## PROBLEM TO SOLVE
After finding the line with "pinky pip: (374, 585)" in the entries below, retype exactly each line from there through the line with "middle tip: (415, 592)", including that final line.
===== EXTRACTED INFORMATION =====
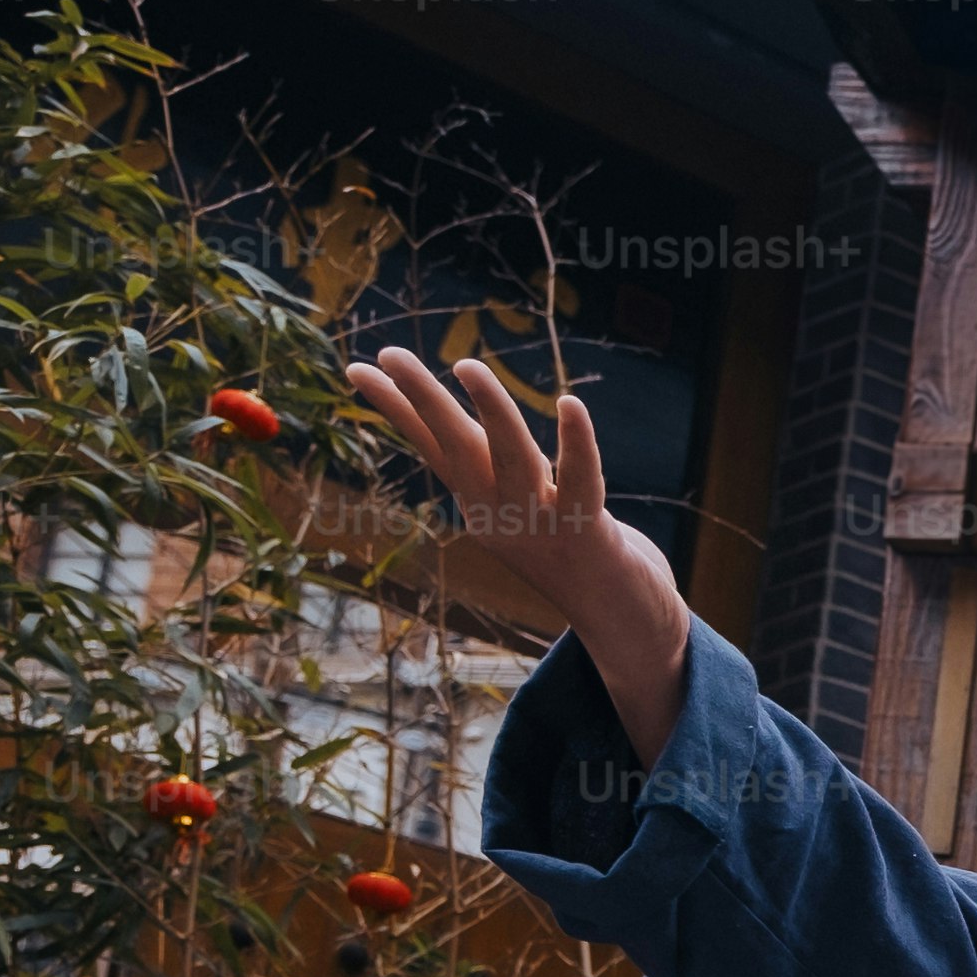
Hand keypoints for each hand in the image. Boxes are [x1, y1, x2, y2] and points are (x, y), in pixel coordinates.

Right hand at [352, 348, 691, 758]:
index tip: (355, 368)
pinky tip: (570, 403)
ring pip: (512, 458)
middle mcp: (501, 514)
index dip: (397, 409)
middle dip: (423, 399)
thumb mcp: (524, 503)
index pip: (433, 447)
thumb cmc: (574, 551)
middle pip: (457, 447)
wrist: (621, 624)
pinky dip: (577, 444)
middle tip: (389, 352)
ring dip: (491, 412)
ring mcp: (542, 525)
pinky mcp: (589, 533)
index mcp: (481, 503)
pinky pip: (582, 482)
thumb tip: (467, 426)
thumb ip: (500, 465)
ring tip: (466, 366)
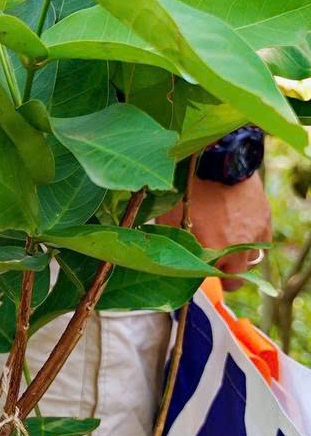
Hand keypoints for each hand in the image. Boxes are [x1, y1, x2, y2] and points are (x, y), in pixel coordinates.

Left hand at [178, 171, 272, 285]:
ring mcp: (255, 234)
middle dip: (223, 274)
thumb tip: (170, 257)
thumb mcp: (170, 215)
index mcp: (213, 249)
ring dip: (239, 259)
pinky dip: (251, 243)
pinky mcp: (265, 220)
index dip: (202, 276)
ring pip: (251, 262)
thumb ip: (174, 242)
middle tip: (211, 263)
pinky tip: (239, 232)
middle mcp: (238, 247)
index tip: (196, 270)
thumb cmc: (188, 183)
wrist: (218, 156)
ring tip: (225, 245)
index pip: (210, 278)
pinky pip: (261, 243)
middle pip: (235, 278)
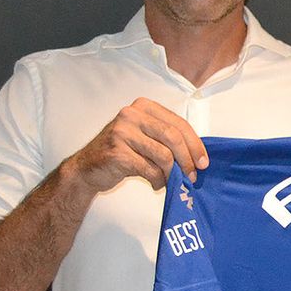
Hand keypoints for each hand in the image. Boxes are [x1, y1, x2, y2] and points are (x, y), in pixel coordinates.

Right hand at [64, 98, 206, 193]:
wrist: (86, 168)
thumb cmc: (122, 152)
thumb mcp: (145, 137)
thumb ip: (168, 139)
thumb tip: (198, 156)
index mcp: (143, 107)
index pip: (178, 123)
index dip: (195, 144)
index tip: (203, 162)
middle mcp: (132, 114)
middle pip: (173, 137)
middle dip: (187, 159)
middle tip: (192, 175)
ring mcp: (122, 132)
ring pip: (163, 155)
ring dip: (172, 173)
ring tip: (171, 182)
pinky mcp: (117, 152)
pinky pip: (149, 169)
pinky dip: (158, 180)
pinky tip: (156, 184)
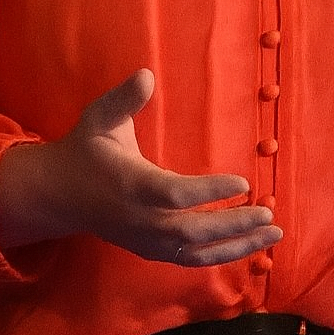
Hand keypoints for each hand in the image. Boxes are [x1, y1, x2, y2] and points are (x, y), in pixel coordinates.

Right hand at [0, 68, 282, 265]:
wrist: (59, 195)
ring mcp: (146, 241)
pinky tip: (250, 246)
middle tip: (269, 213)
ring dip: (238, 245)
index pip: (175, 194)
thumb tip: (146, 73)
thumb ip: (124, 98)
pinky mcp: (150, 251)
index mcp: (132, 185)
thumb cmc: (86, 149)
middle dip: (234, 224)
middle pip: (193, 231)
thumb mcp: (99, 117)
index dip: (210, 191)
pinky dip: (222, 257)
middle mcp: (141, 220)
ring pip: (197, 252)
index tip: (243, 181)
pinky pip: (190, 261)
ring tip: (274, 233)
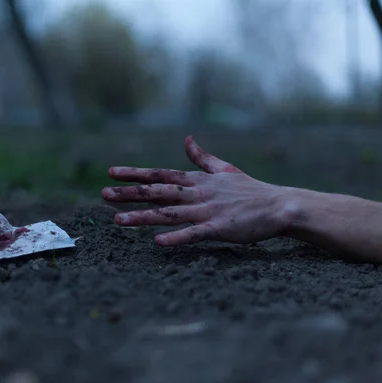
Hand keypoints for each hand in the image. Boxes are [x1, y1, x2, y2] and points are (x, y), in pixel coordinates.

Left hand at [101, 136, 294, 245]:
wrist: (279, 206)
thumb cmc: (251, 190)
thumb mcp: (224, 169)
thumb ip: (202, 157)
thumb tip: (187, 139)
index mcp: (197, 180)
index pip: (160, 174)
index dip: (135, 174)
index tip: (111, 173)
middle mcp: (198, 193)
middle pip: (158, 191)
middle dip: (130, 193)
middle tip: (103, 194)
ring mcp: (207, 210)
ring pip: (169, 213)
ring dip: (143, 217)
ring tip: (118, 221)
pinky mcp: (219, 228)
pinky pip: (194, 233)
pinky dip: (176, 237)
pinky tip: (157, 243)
=====
===== EXTRACTED INFORMATION =====
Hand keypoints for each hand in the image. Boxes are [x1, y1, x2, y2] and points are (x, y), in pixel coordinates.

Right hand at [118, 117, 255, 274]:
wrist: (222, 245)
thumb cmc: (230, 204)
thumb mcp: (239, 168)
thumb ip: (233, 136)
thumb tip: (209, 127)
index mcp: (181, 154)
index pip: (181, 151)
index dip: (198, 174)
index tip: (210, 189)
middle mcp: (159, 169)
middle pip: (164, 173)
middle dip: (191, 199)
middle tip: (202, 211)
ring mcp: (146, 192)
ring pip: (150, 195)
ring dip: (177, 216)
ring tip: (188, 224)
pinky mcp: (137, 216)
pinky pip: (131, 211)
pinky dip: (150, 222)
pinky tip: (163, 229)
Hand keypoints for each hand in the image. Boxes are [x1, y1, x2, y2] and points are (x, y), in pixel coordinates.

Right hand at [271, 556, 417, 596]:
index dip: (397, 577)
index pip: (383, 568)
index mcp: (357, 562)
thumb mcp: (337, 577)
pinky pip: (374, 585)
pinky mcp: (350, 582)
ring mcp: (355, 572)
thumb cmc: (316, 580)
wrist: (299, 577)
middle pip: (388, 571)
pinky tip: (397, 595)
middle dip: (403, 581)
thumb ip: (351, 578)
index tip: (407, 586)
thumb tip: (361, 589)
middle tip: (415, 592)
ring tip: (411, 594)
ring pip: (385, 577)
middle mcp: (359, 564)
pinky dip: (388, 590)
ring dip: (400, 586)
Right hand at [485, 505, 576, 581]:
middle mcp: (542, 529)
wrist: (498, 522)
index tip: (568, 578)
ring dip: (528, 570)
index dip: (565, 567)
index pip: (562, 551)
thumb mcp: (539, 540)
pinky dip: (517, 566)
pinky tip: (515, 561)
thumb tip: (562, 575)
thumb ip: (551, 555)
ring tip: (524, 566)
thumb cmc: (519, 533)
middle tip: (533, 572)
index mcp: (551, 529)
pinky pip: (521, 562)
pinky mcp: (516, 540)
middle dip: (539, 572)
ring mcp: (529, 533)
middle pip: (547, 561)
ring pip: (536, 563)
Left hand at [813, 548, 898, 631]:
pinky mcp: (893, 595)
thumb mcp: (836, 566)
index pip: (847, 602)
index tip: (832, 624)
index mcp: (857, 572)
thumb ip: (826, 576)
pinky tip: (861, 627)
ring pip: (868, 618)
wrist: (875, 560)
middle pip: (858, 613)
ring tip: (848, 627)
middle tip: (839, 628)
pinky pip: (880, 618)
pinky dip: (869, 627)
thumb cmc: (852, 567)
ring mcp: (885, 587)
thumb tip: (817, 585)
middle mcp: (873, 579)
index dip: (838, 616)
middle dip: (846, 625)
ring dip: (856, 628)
=====
## PROBLEM SOLUTION
pinky pip: (374, 585)
pinky mcp: (350, 582)
ring mcp: (355, 572)
thumb cmc: (316, 580)
wrist: (299, 577)
middle pip: (388, 571)
pinky tip: (397, 595)
middle dip: (403, 581)
thumb ip: (351, 578)
index tip: (407, 586)
thumb tip: (361, 589)
middle tip: (415, 592)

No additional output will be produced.